I ended up storing the info object in the data frame in the _info column, then used map to grab the marketCap info for each symbol, and then used a second invocation of map to grab the previousClose value. I also got the number of shares the company has issued. Then I dropped _info, since I no longer needed it:


greatest_proceeds = (
    df
    .set_index('symbol')
    [['proceeds', 'name', 'shares', 'offer_price']]
    .nlargest(columns='proceeds', n=10)
    .assign(_info = lambda df_: [yf.Ticker(s).info for s in df_.index],
            marketcap = lambda df_: df_['_info'].map(lambda i: i.get('marketCap')),
            close = lambda df_: df_['_info'].map(lambda i: i.get('previousClose')),
            outstanding_shares=lambda df_: df_['_info'].map(lambda i: i.get('sharesOutstanding')))            
    .drop(columns='_info')
)

I now have a data frame, greatest_proceeds, with full info about the 10 IPOs in the data set with the highest proceeds.

So, what are these companies worth today?

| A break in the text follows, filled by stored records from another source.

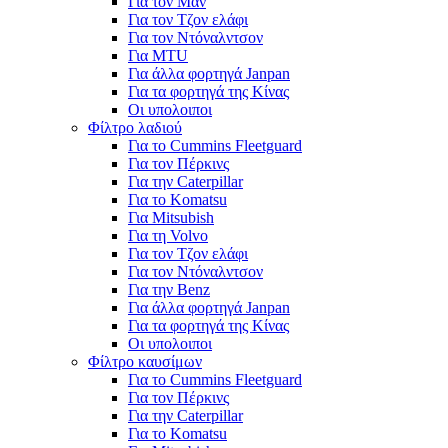
Για τον Μαν
Για τον Τζον ελάφι
Για τον Ντόναλντσον
Για MTU
Για άλλα φορτηγά Janpan
Για τα φορτηγά της Κίνας
Οι υπολοιποι
Φίλτρο λαδιού
Για το Cummins Fleetguard
Για τον Πέρκινς
Για την Caterpillar
Για το Komatsu
Για Mitsubish
Για τη Volvo
Για τον Τζον ελάφι
Για τον Ντόναλντσον
Για την Benz
Για άλλα φορτηγά Janpan
Για τα φορτηγά της Κίνας
Οι υπολοιποι
Φίλτρο καυσίμων
Για το Cummins Fleetguard
Για τον Πέρκινς
Για την Caterpillar
Για το Komatsu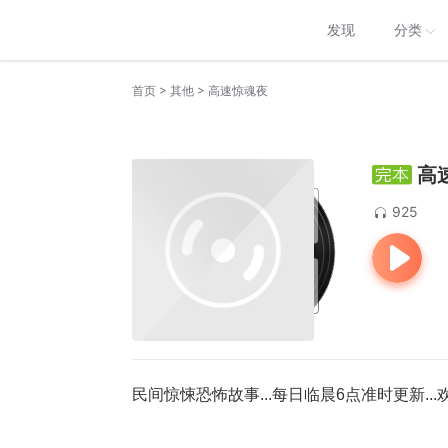
发现
分类
>
>
首页
其他
高速惊魂夜
高
925
民间惊悚恐怖故事...每日临晨6点准时更新...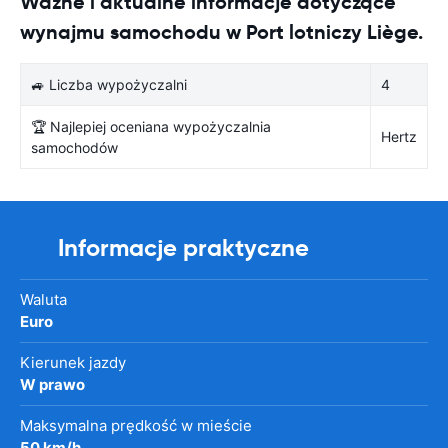
Ważne i aktualne informacje dotyczące
wynajmu samochodu w Port lotniczy Liège.
🚙 Liczba wypożyczalni
4
🏆 Najlepiej oceniana wypożyczalnia
Hertz
samochodów
Informacje praktyczne
Waluta
Euro
Kierunek jazdy
W prawo
Maksymalna prędkość w mieście
50 km/h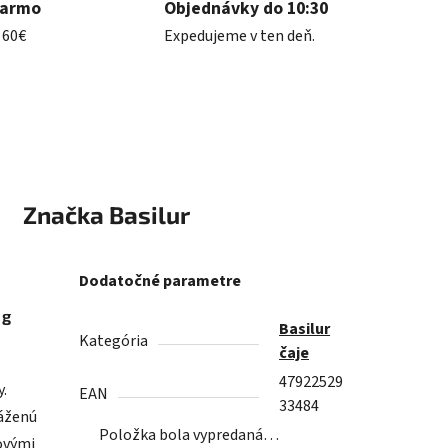
darmo
Objednávky do 10:30
 60€
Expedujeme v ten deň.
Značka
Basilur
Dodatočné parametre
 g
Basilur
Kategória
čaje
47922529
.
EAN
33484
áženú
Položka bola vypredaná…
sovými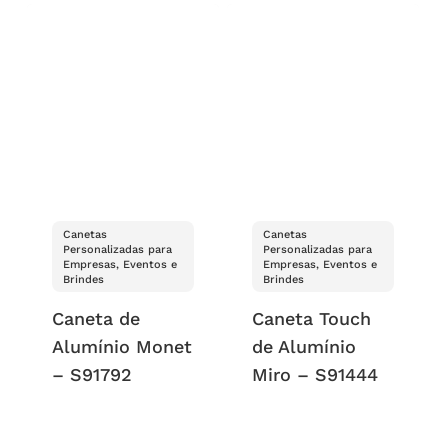
Canetas
Canetas
Personalizadas para
Personalizadas para
Empresas, Eventos e
Empresas, Eventos e
Brindes
Brindes
Caneta de
Caneta Touch
Alumínio Monet
de Alumínio
– S91792
Miro – S91444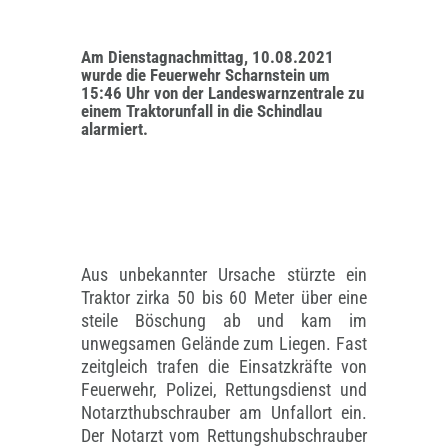
Am Dienstagnachmittag, 10.08.2021
wurde die Feuerwehr Scharnstein um
15:46 Uhr von der Landeswarnzentrale zu
einem Traktorunfall in die Schindlau
alarmiert.
Aus unbekannter Ursache stürzte ein
Traktor zirka 50 bis 60 Meter über eine
steile Böschung ab und kam im
unwegsamen Gelände zum Liegen. Fast
zeitgleich trafen die Einsatzkräfte von
Feuerwehr, Polizei, Rettungsdienst und
Notarzthubschrauber am Unfallort ein.
Der Notarzt vom Rettungshubschrauber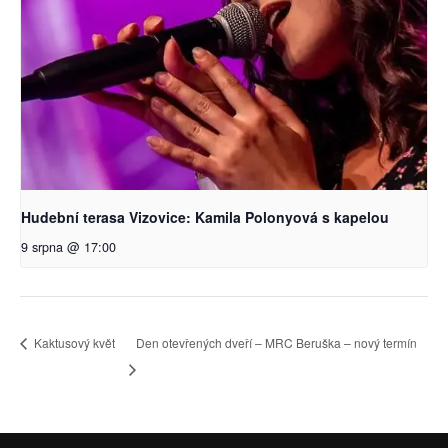
Hudební terasa Vizovice: Kamila Polonyová s kapelou
9 srpna @ 17:00
Kaktusový květ
Den otevřených dveří – MRC Beruška – nový termín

We can just grab the marketcap column and spruce it up with:

(
    greatest_proceeds
    ['marketcap']
    .apply('${:,}'.format)
)

The result:

symbol	marketcap
COIN	$43,241,816,064.0
RIVN	$24,332,740,608.0
RBLX	$31,037,677,568.0
MDLN	$45,256,560,640.0
CBRS	$47,304,069,120.0
ARM	$420,224,925,696.0
CPNG	$29,672,413,184.0
LINE	$10,832,307,200.0
DIDI	$nan
KVUE	$32,409,745,408.0

Notice that DIDI, a Chinese ride-sharing company, has nan for its market cap. DIDI moved its stocks from the American markets a number of years ago, for reasons for corporate governance and transparency.

You can see that the most expensive company, by far, is Arm, with a current market cap of $420 billion. Which is less than 1/3 the planned market cap for SpaceX.